→ EXERCISE INSTRUCTIONS
Please return every line below that contains the string "Right".

◆ ◆ ◆ ◆ ◆

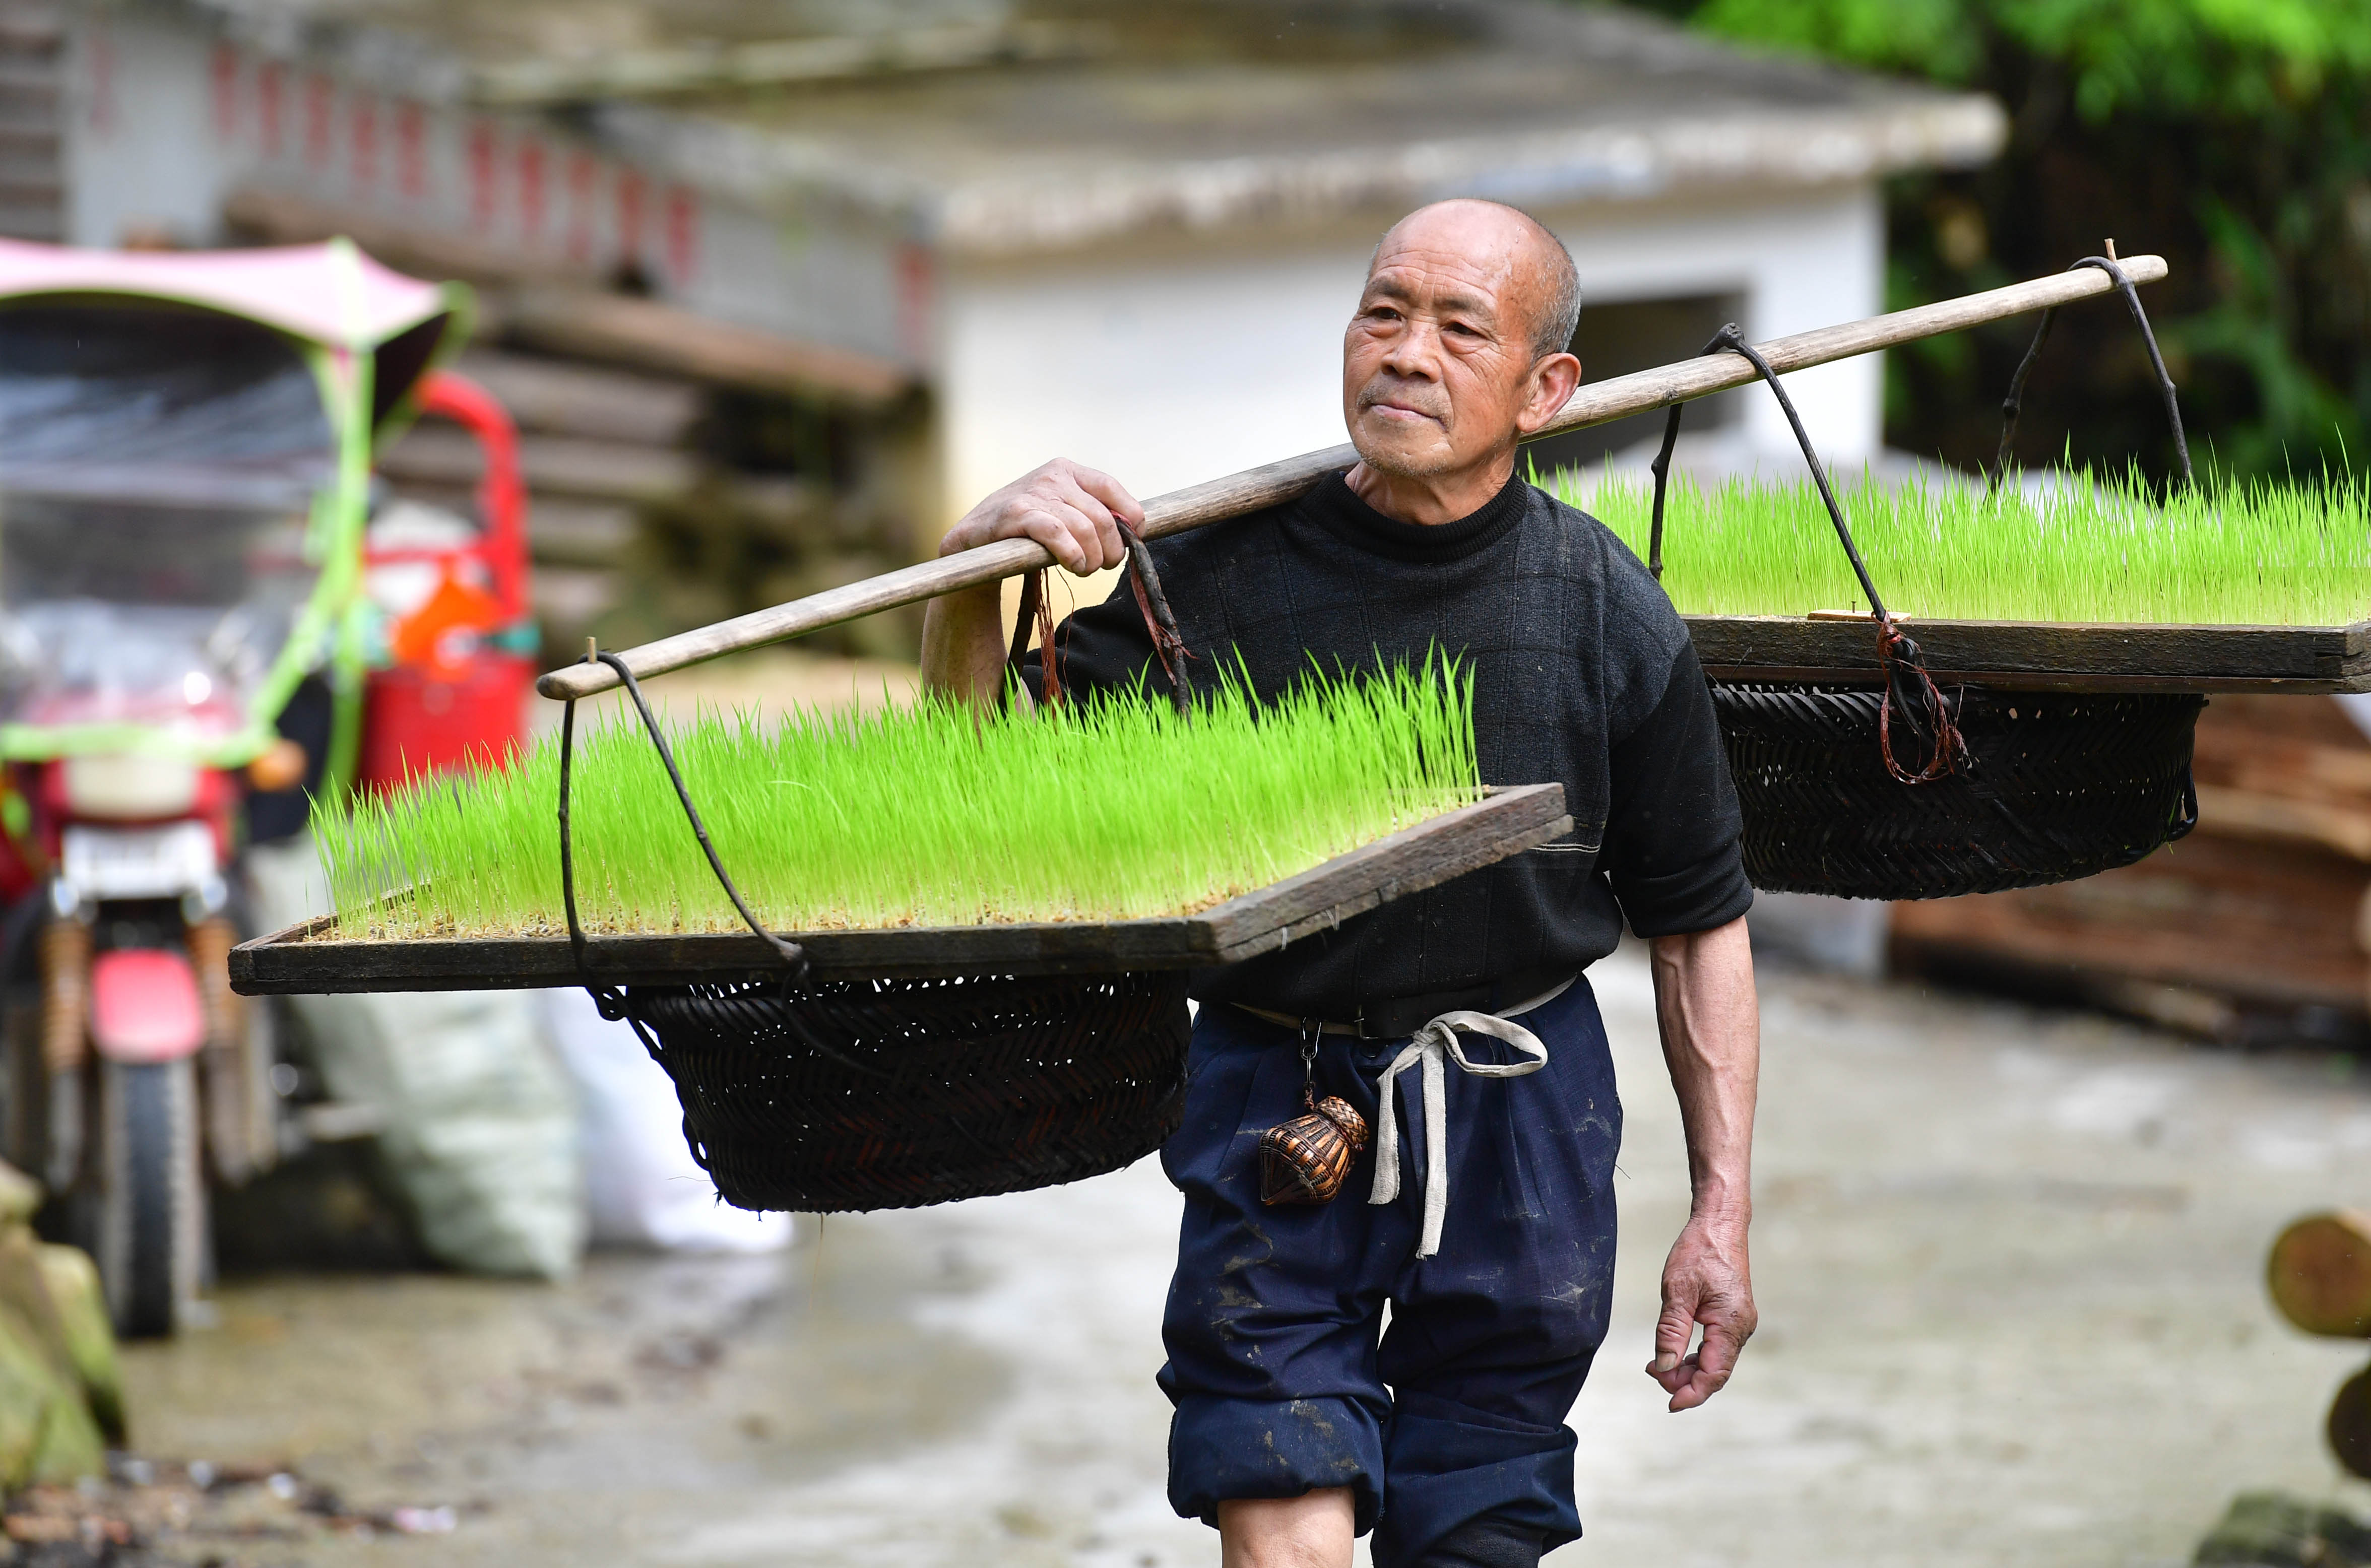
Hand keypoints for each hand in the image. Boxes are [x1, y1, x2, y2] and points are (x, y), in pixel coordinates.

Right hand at [939, 458, 1141, 575]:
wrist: (973, 539)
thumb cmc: (1024, 530)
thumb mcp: (1060, 512)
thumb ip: (1091, 515)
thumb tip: (1134, 530)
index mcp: (1067, 470)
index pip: (1112, 489)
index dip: (1130, 518)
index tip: (1132, 542)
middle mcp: (1053, 475)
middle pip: (1102, 517)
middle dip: (1110, 549)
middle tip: (1102, 565)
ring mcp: (1034, 492)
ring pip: (1084, 528)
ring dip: (1091, 557)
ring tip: (1084, 569)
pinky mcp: (1017, 513)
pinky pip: (1057, 533)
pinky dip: (1071, 553)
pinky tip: (1073, 565)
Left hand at [1646, 1210, 1754, 1411]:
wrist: (1719, 1224)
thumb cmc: (1700, 1251)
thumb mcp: (1678, 1290)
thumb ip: (1671, 1330)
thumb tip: (1664, 1367)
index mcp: (1732, 1323)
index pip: (1714, 1374)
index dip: (1692, 1394)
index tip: (1669, 1404)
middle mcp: (1741, 1328)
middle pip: (1714, 1372)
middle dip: (1683, 1382)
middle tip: (1651, 1373)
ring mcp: (1738, 1324)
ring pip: (1714, 1362)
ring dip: (1686, 1370)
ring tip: (1656, 1366)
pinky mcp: (1731, 1318)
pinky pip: (1714, 1348)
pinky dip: (1693, 1356)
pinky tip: (1672, 1354)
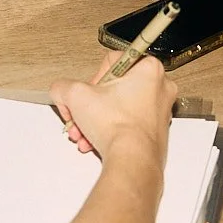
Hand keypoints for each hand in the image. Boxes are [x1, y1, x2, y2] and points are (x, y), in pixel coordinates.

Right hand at [52, 53, 176, 157]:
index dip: (91, 81)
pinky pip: (127, 123)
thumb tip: (62, 91)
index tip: (86, 94)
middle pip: (113, 89)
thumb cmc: (118, 127)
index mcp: (149, 68)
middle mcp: (160, 87)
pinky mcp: (156, 130)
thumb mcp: (76, 96)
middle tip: (82, 116)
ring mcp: (160, 110)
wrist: (132, 159)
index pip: (110, 63)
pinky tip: (97, 140)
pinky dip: (111, 131)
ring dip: (97, 121)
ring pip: (119, 108)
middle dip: (91, 106)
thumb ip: (63, 87)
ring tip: (86, 133)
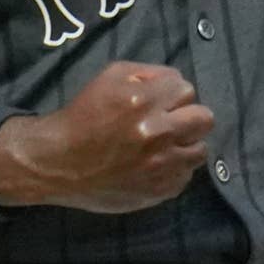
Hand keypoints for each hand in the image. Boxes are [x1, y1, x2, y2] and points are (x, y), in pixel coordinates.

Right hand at [0, 61, 214, 212]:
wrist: (59, 163)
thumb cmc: (84, 116)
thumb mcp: (109, 77)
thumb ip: (146, 73)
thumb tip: (174, 82)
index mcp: (143, 101)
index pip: (186, 90)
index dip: (171, 94)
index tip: (157, 102)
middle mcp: (157, 133)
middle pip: (204, 118)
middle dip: (187, 117)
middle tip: (169, 123)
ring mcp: (161, 165)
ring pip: (200, 150)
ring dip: (184, 145)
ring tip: (163, 146)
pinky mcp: (159, 190)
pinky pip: (185, 176)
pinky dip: (173, 169)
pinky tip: (153, 166)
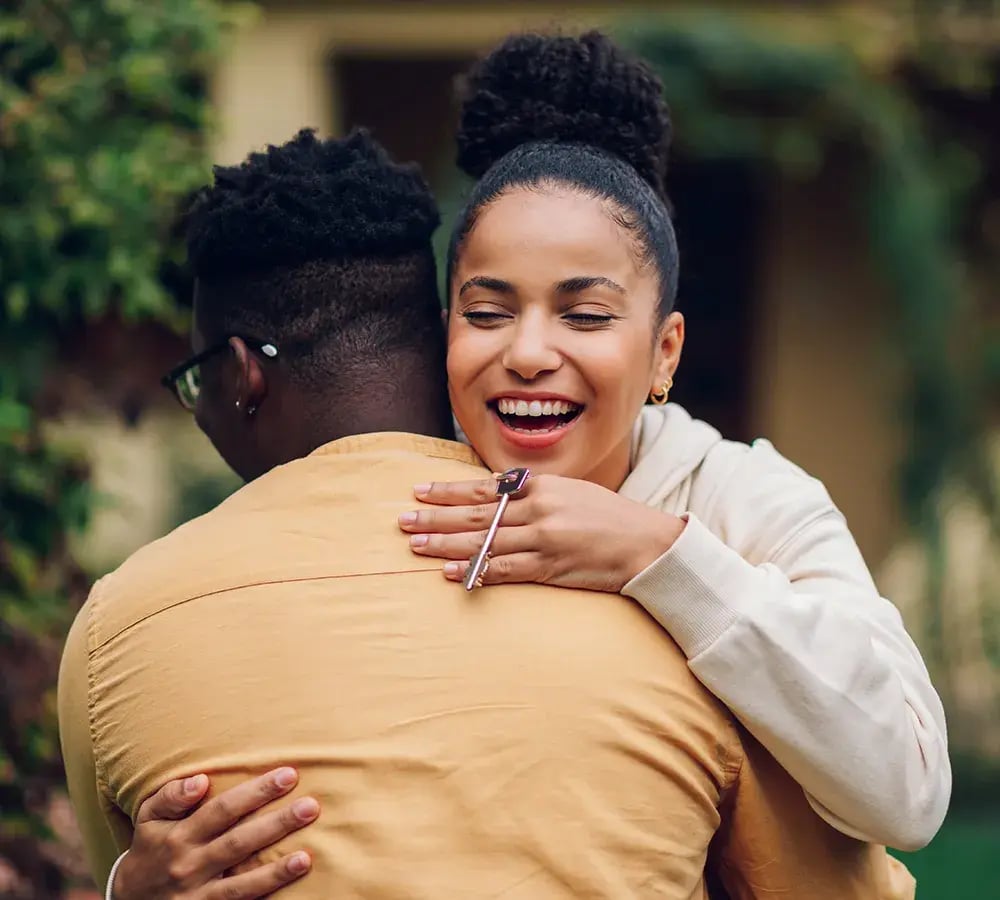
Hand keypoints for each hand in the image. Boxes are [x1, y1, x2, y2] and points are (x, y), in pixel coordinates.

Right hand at [113, 768, 318, 899]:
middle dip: (276, 824)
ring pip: (240, 885)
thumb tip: (202, 780)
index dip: (256, 792)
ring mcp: (198, 896)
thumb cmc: (151, 848)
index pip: (223, 809)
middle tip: (311, 807)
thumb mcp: (149, 818)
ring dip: (275, 872)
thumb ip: (171, 796)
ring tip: (305, 858)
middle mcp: (190, 866)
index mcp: (180, 835)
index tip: (289, 774)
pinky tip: (289, 891)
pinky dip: (262, 897)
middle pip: (238, 843)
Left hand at [398, 473, 684, 591]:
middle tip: (403, 519)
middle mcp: (538, 510)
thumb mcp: (570, 491)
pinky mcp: (549, 568)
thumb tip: (493, 492)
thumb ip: (532, 492)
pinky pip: (503, 570)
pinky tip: (448, 572)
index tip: (419, 490)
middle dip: (435, 516)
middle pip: (475, 515)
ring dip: (444, 544)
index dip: (448, 490)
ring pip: (482, 542)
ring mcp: (542, 540)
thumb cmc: (608, 516)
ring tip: (415, 544)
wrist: (646, 544)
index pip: (484, 487)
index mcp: (541, 486)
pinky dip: (473, 571)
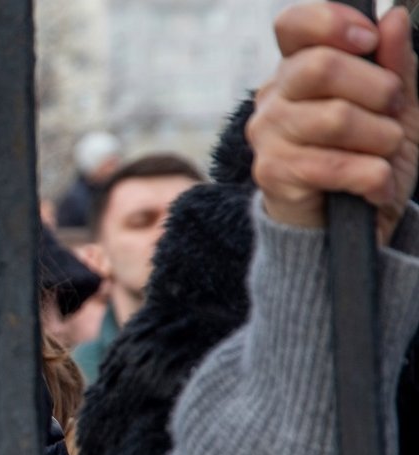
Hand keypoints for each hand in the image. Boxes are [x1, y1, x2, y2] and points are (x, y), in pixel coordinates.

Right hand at [248, 3, 418, 242]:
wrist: (353, 224)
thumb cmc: (370, 157)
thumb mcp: (396, 107)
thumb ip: (395, 63)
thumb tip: (393, 18)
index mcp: (298, 70)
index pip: (294, 25)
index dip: (332, 23)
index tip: (369, 41)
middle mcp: (273, 98)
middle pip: (322, 67)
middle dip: (378, 90)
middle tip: (390, 115)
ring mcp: (267, 136)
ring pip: (337, 118)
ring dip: (381, 140)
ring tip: (381, 156)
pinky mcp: (272, 174)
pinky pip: (336, 165)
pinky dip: (373, 177)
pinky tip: (373, 186)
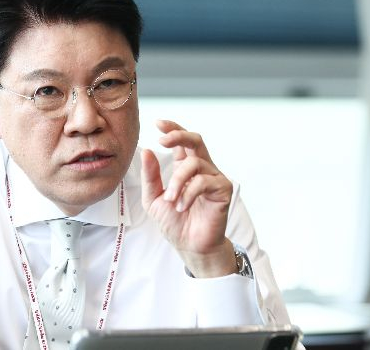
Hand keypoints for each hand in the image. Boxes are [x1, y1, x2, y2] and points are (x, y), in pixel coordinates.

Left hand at [140, 120, 235, 277]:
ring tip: (171, 201)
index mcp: (185, 168)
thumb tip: (147, 150)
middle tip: (162, 141)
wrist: (189, 246)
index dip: (173, 128)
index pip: (182, 142)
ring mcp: (214, 178)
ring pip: (194, 164)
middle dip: (178, 135)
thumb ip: (150, 176)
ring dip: (177, 181)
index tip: (158, 123)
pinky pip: (203, 181)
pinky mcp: (222, 190)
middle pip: (195, 140)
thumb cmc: (175, 223)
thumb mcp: (154, 198)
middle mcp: (201, 169)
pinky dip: (188, 193)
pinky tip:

◆ ◆ ◆ ◆ ◆

→ RESPONSE
Right hand at [939, 458, 1141, 575]:
Right hand at [52, 53, 176, 157]:
Right hand at [0, 61, 214, 212]:
Right hand at [113, 768, 318, 899]:
Right hand at [248, 3, 418, 242]:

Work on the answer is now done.